Monday, March 29, 2010

My bean.

Went to my first Drs appt. today.  I was right, 6 weeks and 6 days along.  Due date is Nov. 19th.  I go back in two weeks for a sonogram to make sure that the baby has planted itself in my uterus.  Looking forward to more! 

Friday, March 26, 2010

Fridays

I always look forward to Fridays.  Seriously, I love them.  Thanks Friday for coming in my time of need.  It has been a busy and stressful, life changing week.  I needed the assurance that you are here with me today.

Wednesday, March 24, 2010

Looking forward

To the baby coming.  We kind of figured it up and it looks like I am due Nov. 19th.  This is unofficial as we will not see the dr till Monday, but it is a guesstimation. 

Monday, March 22, 2010

And the journey begins

Found out Friday that we are going to have a baby.  We are terribly excited. 

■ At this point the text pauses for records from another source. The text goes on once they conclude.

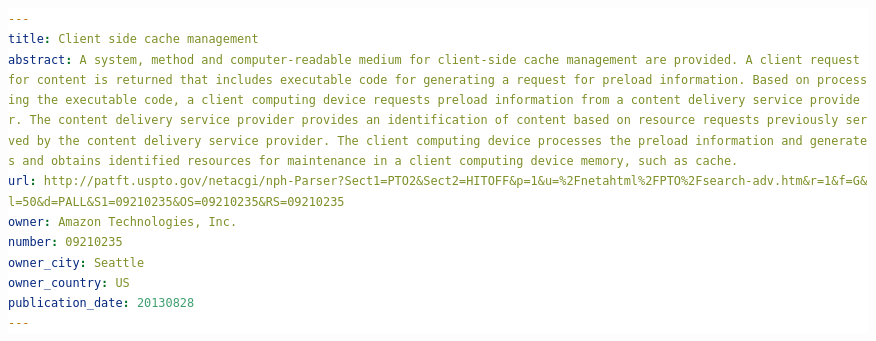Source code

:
 ```yaml
---
title: Client side cache management
abstract: A system, method and computer-readable medium for client-side cache management are provided. A client request for content is returned that includes executable code for generating a request for preload information. Based on processing the executable code, a client computing device requests preload information from a content delivery service provider. The content delivery service provider provides an identification of content based on resource requests previously served by the content delivery service provider. The client computing device processes the preload information and generates and obtains identified resources for maintenance in a client computing device memory, such as cache.
url: http://patft.uspto.gov/netacgi/nph-Parser?Sect1=PTO2&Sect2=HITOFF&p=1&u=%2Fnetahtml%2FPTO%2Fsearch-adv.htm&r=1&f=G&l=50&d=PALL&S1=09210235&OS=09210235&RS=09210235
owner: Amazon Technologies, Inc.
number: 09210235
owner_city: Seattle
owner_country: US
publication_date: 20130828
---
```


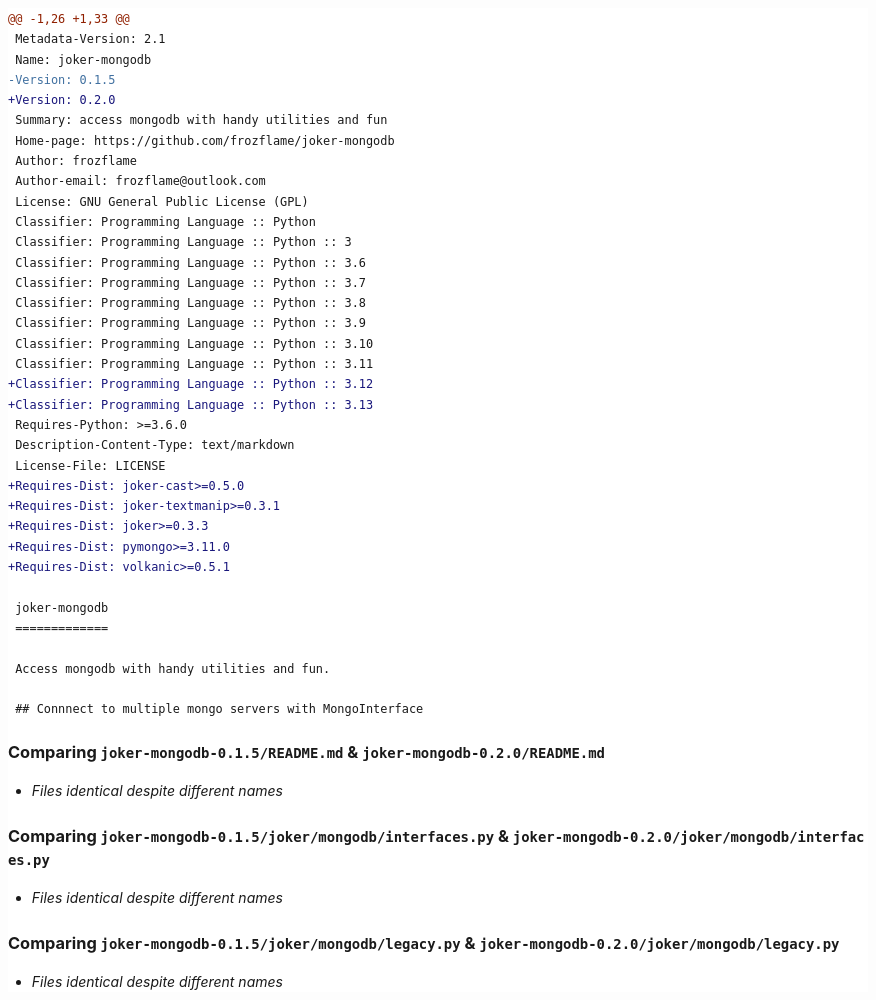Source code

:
 ```diff
@@ -1,26 +1,33 @@
 Metadata-Version: 2.1
 Name: joker-mongodb
-Version: 0.1.5
+Version: 0.2.0
 Summary: access mongodb with handy utilities and fun
 Home-page: https://github.com/frozflame/joker-mongodb
 Author: frozflame
 Author-email: frozflame@outlook.com
 License: GNU General Public License (GPL)
 Classifier: Programming Language :: Python
 Classifier: Programming Language :: Python :: 3
 Classifier: Programming Language :: Python :: 3.6
 Classifier: Programming Language :: Python :: 3.7
 Classifier: Programming Language :: Python :: 3.8
 Classifier: Programming Language :: Python :: 3.9
 Classifier: Programming Language :: Python :: 3.10
 Classifier: Programming Language :: Python :: 3.11
+Classifier: Programming Language :: Python :: 3.12
+Classifier: Programming Language :: Python :: 3.13
 Requires-Python: >=3.6.0
 Description-Content-Type: text/markdown
 License-File: LICENSE
+Requires-Dist: joker-cast>=0.5.0
+Requires-Dist: joker-textmanip>=0.3.1
+Requires-Dist: joker>=0.3.3
+Requires-Dist: pymongo>=3.11.0
+Requires-Dist: volkanic>=0.5.1
 
 joker-mongodb
 =============
 
 Access mongodb with handy utilities and fun.
 
 ## Connnect to multiple mongo servers with MongoInterface
```

### Comparing `joker-mongodb-0.1.5/README.md` & `joker-mongodb-0.2.0/README.md`

 * *Files identical despite different names*

### Comparing `joker-mongodb-0.1.5/joker/mongodb/interfaces.py` & `joker-mongodb-0.2.0/joker/mongodb/interfaces.py`

 * *Files identical despite different names*

### Comparing `joker-mongodb-0.1.5/joker/mongodb/legacy.py` & `joker-mongodb-0.2.0/joker/mongodb/legacy.py`

 * *Files identical despite different names*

I keep getting these phonecalls......

Your number keeps showing up on my phone as a  missed call, in the middle of the night.  I don't know why you bother.   I have tried to be your friend Crystal, and you continue to use and manipulate the hell out of me.  It has always been toxic.  It's so weird, because I know some of the best times of my life have been being a girl with you, but some of the most exhausting times of my life has been trying to be your friend and you just sucking the life out of me.  You have too much drama.  You are not authentic.  You always write about evolving....can you tell me when you will finally evolve?  Let it go.  The friendship is over.  I can no longer place myself in that position with you.  My time and energy revolved around whether or not Crystal was going to be okay.  I have children to take care of, so do you.  Take care of them, and maybe you will feel better about you.  

Tuesday, March 16, 2010

Seriously?

Having a rough time with the 15 year old.  It's not that she is doing anything too seriously bad, it's just that I feel a thousand miles away from her.  I realize she is changing and becoming her own little person with her own beliefs and ideas, I just hate that in that process, she somehow has come to believe that I am stupid and know nothing.  I have been there with my own mother......oh how I wished I would have listened to her.  It would have saved me so much heartache.  

Katie, I hope you know that you are so precious to me.  I miss you everyday.  I hope that you find who you are in this crazy world and in the process, learn that I am not trying to change you, I am just trying to guide you.   You are so beautiful and smart.  I love you.